Copy out the lines below word for word, but leave out the pictures.

+++

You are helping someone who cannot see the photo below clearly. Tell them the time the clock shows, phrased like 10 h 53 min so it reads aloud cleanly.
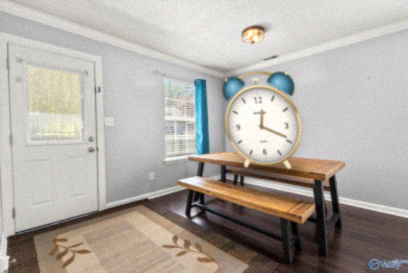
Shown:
12 h 19 min
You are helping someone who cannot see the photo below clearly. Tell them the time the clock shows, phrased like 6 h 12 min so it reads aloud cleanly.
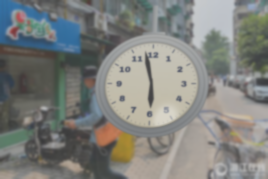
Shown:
5 h 58 min
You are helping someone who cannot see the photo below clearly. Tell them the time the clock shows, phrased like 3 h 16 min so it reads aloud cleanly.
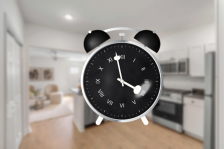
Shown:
3 h 58 min
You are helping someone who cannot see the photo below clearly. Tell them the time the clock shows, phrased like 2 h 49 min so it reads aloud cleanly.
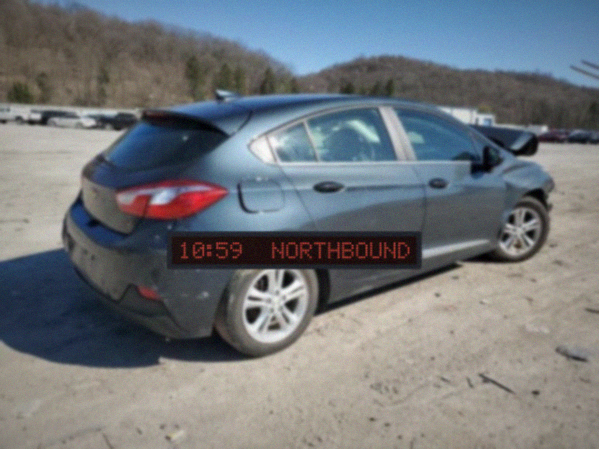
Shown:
10 h 59 min
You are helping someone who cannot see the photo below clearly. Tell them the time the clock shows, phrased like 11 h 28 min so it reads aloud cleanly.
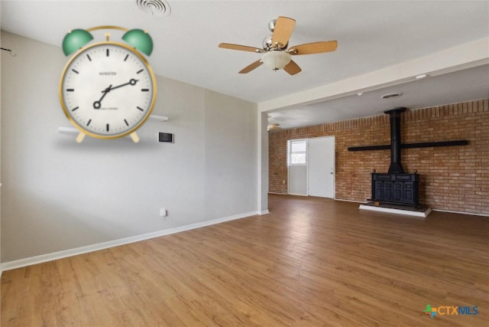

+++

▸ TASK OUTPUT
You are helping someone who cannot see the photo below clearly. Tell them the time the clock shows, phrased like 10 h 53 min so it reads aloud cleanly.
Shown:
12 h 19 min
You are helping someone who cannot see the photo below clearly. Tell them the time the clock shows, phrased like 6 h 12 min so it reads aloud cleanly.
Shown:
5 h 58 min
You are helping someone who cannot see the photo below clearly. Tell them the time the clock shows, phrased like 3 h 16 min so it reads aloud cleanly.
Shown:
3 h 58 min
You are helping someone who cannot see the photo below clearly. Tell them the time the clock shows, phrased like 2 h 49 min so it reads aloud cleanly.
Shown:
10 h 59 min
You are helping someone who cannot see the photo below clearly. Tell them the time the clock shows, phrased like 11 h 28 min so it reads aloud cleanly.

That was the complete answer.